● **Problem**: Please report how many lines in the records below contain the word "soldiers", and give nothing else.

● **Provided records**:

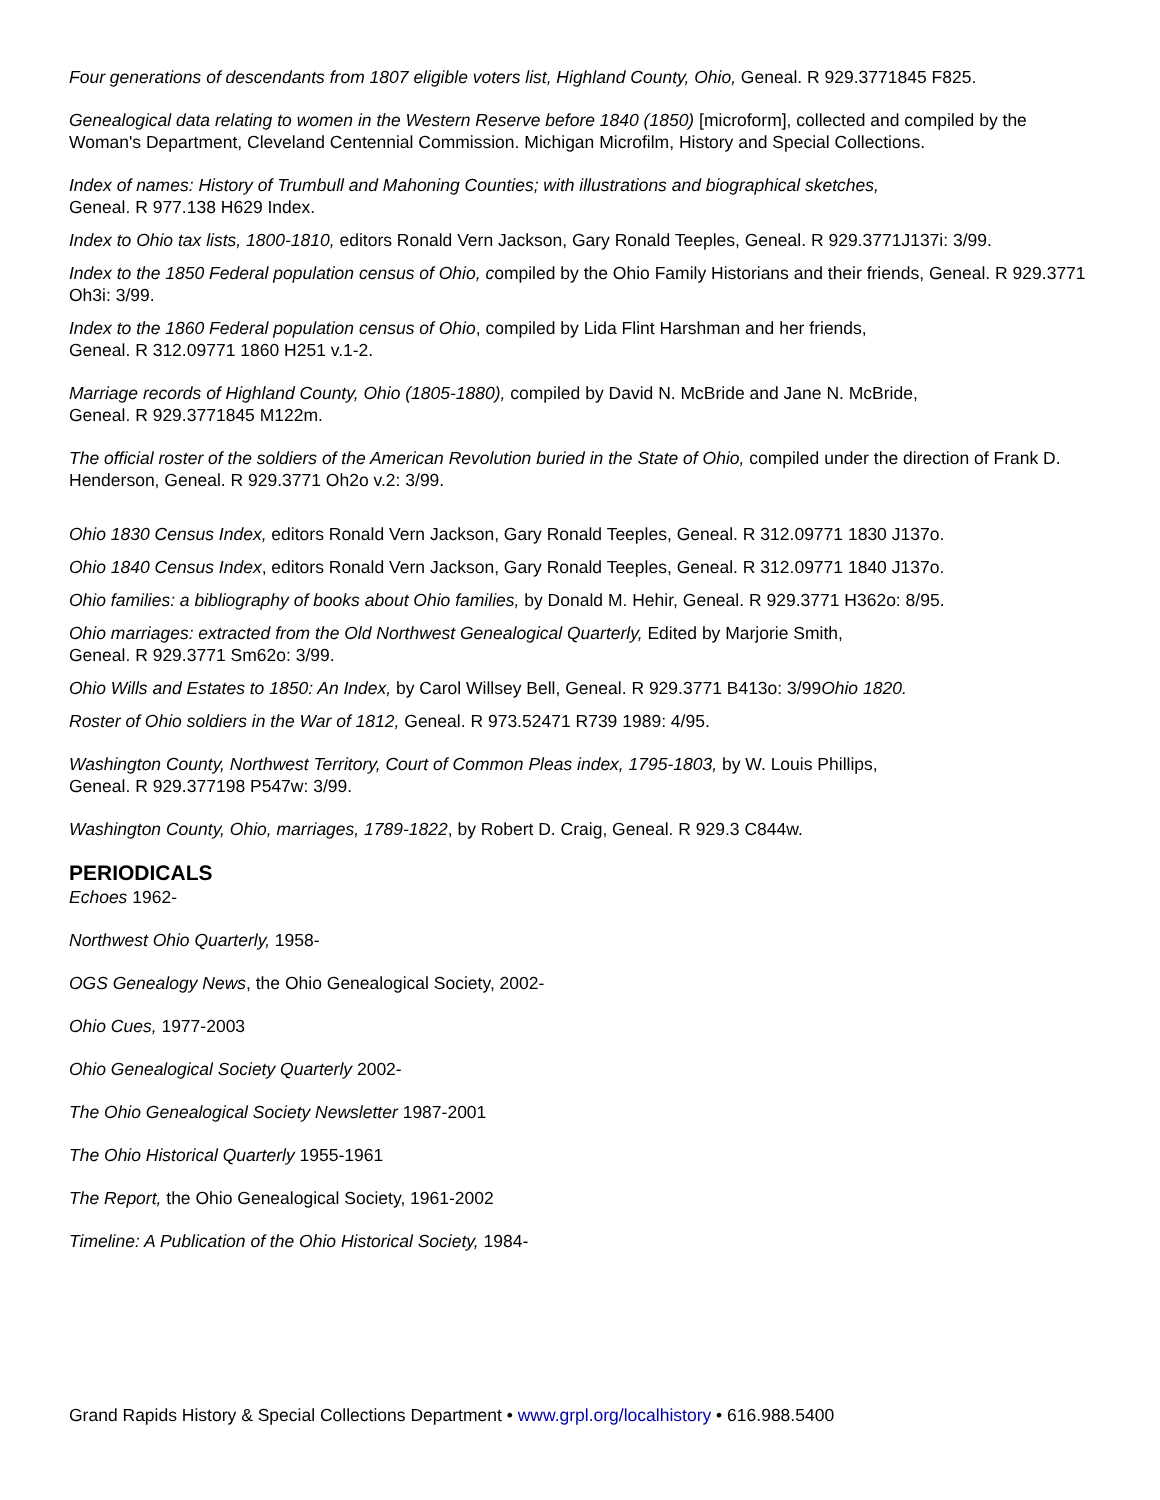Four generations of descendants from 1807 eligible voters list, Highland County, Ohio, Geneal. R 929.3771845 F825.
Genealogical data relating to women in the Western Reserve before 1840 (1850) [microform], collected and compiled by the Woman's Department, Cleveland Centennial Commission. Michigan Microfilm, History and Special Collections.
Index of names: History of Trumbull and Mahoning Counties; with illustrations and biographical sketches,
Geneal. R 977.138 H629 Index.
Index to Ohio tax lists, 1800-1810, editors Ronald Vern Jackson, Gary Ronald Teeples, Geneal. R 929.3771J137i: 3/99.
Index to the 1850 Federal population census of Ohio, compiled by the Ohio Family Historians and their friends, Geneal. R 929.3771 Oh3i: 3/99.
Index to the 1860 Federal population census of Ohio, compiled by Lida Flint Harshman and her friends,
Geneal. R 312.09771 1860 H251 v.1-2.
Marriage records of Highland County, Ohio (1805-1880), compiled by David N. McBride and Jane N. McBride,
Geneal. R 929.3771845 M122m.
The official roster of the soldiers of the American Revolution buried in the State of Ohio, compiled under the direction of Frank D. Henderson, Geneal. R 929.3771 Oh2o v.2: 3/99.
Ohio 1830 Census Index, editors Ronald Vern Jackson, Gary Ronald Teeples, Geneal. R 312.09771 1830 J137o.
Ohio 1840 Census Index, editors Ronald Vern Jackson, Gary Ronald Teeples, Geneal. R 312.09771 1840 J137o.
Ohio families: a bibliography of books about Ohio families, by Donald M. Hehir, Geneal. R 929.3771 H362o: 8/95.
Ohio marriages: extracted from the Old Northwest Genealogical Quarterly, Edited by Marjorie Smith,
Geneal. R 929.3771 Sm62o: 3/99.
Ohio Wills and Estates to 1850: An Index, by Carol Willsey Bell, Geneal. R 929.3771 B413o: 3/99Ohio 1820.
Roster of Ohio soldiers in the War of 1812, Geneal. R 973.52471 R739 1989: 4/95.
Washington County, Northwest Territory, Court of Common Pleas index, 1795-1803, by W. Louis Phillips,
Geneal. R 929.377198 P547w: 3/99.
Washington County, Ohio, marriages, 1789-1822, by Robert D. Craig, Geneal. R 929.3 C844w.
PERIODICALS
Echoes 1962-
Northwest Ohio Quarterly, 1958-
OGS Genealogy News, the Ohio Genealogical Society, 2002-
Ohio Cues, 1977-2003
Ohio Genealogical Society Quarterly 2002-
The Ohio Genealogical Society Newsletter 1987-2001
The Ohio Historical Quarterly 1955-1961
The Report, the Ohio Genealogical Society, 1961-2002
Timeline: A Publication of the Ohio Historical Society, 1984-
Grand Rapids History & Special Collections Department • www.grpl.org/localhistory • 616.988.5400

● **Answer space**: 2